This is why I don't go into that city just across the bridge alone.
Why it's fine for me to camp completely alone in Grizzly country for a week but I don't walk city streets in daylight.
You want to know what they look like?
It's the man in the scruffy North Face who grabbed my breast in the split second my mother turned away and I was too shocked even to know what to do but stare in shock and belatedly step away and nothing else was said even though we had just stopped to ask him for directions.
I lied to my mother that day and said I hit him.
Even for that I blamed myself, for being, at fourteen, afraid.
And I can still feel his hand there on my right breast, nearly ten years later. I can still see his unexpected fingers curled over the black ribbing and clear little beads on that shirt I still wear because I refused to let that be the reason I stopped wearing that shirt.

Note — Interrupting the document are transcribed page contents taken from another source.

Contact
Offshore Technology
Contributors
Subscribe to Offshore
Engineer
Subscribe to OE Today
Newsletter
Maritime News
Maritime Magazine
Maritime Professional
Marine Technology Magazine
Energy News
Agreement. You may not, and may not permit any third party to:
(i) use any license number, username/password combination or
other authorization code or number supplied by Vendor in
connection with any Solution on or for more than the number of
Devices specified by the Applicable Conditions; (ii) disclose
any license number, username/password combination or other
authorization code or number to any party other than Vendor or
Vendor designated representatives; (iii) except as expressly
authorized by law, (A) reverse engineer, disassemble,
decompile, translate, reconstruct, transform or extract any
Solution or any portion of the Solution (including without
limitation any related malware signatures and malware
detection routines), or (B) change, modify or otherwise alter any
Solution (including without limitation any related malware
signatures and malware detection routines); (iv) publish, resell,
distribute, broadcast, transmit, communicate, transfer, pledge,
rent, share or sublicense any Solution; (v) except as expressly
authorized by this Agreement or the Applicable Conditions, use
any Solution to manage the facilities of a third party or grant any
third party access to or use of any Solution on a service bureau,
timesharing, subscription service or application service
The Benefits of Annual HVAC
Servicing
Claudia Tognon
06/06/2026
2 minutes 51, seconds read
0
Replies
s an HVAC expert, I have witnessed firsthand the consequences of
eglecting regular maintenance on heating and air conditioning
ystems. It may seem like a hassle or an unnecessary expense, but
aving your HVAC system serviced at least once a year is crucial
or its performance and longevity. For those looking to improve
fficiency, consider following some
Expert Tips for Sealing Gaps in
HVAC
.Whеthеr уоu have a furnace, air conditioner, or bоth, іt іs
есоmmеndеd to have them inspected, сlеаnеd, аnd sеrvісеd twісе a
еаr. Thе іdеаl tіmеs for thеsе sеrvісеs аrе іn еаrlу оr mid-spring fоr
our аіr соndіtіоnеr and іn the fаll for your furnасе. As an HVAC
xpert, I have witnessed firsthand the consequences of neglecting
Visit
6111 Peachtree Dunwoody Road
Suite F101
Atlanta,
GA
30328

The first shirt I ever bought that wasn't a loose and long sleeved turtleneck, because at fourteen I'd finally decided it was okay to have breasts where other people could see them.
My mother laughed. That same day she told new friends that I'd been groped, and laughed and they all told me they were proud I'd hit the man who touched me, enough that they convinced me at the time that that would have made it all right, somehow.
You want to know what they look like?
They look like that Christian kid from up the street, two years older and full of worldly knowledge, who truth-or-dared me into stripping naked. And me, a wild seven who still danced naked when it rained, I only vaguely understood that the word naked, in his mouth, meant something wrong.
I don't go alone into that city across the bridge, but I do go into worlds that feel like home only to find it's all the same. When a boss that I liked and an engineering professor I respected both told me, offhand, that I didn't have to study, I could pay my way with that pretty smile.
Anyone who tells you, baby, smile, doesn't know a compliment.